Delhi's Miranda House had recently released a notice for its over 1,200 students from The School of Learning that clicking "selfies, combing hair or modelling in the gallery" could lead to a day's suspension. But after protests from the SOL students and threats to approach the Delhi Commission for Women (DCW), the college administration is retracing its steps, saying that it was merely a suggestion.
If society wasn't already discriminatory towards women, the notice goes a step ahead and implies that if women click selfies in the corridor, they aren't interested in academics. If they comb their hair, their vanity outshines their ambitions. If they lean on the balcony or sit on corridor pillars posing for pictures, their safety is jeopardised.
After the outcry, Miranda House principal Pratibha Jolly said the notice wasn't signed by her, and as a progressive college, it would never impose such rules on students. " I take selfies myself, so why will I ban the students from doing this,” she said.
The SOL students attending college on weekends alleged that the college discriminated between them and regular students. But Jolly said that was never the case. A third year Miranda House student Kiran Singh tells ShethePeople.tv that the protests haven't affected the classes for regular students. "We haven't had much time to discuss the issue either. But personally, I don't support any of it," she says.

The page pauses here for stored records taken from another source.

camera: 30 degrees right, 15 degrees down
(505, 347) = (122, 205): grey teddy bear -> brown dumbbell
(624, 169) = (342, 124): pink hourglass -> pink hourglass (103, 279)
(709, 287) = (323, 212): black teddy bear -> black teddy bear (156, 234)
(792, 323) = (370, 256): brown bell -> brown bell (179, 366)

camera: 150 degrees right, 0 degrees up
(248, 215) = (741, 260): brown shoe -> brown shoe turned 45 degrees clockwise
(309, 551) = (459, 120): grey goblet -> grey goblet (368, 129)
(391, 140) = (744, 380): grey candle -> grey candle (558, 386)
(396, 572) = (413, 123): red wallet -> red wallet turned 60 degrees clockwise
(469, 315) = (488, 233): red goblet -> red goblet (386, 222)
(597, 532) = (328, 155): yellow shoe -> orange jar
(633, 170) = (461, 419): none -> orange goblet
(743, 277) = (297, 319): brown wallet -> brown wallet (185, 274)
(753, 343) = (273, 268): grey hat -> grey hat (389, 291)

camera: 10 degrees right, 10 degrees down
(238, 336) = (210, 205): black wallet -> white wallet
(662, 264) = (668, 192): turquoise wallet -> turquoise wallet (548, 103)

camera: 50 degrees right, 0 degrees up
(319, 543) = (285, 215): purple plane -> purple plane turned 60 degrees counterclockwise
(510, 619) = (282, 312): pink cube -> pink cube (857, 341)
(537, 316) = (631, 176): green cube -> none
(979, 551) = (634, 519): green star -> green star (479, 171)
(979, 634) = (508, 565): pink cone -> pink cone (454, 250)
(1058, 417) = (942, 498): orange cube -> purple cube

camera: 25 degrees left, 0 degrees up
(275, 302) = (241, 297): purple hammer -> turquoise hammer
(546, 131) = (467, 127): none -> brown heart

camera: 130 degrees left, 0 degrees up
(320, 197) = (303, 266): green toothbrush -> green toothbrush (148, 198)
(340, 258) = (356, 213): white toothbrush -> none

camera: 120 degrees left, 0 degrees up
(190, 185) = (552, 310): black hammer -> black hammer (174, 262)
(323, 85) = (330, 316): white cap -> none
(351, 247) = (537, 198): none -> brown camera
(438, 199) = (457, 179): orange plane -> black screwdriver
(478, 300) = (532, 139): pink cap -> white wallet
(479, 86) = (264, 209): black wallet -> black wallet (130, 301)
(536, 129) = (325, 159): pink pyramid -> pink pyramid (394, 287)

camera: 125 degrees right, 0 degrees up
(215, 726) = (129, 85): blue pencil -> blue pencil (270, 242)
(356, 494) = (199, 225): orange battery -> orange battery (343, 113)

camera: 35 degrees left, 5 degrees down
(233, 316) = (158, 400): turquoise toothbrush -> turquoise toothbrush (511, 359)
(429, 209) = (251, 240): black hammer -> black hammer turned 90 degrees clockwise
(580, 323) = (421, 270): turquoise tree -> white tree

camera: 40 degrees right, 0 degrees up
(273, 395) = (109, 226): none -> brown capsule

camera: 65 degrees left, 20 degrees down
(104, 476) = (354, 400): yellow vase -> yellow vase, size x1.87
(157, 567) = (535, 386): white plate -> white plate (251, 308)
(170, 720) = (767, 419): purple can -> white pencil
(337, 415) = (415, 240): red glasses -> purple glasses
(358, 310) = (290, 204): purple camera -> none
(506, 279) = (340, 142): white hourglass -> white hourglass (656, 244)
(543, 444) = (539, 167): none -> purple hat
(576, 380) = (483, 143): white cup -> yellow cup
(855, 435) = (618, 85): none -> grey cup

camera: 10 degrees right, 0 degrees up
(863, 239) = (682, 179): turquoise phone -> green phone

AISA activist Kawalpreet Kaur spoke out against the issue on Facebook after the principal of the college suggested that "'regular' students in college have 'sense' and it is only these students of SOL who don't know how to behave".
She states, "SOL, which is facing severe shortage of infrastructure, lack of adequate faculty and it is a known fact that students who study there come from very marginalised backgrounds and some have to work and study simultaneously. These advisories only show the exclusionary attitude of the college administration towards these students on their caste and class basis. This advisory itself stems from a high sense of elitism and ignores the sense of individuality and capabilities of students from marginalised backgrounds. It is nothing more than systematic oppression of denying these women students access to equal spaces in campus and society at large."
One hopes that colleges come up with a better way to keep students in classes. How about not come up with misogynist advisories and assert their rights over women's appearances and whatever it is they choose to do with their free time?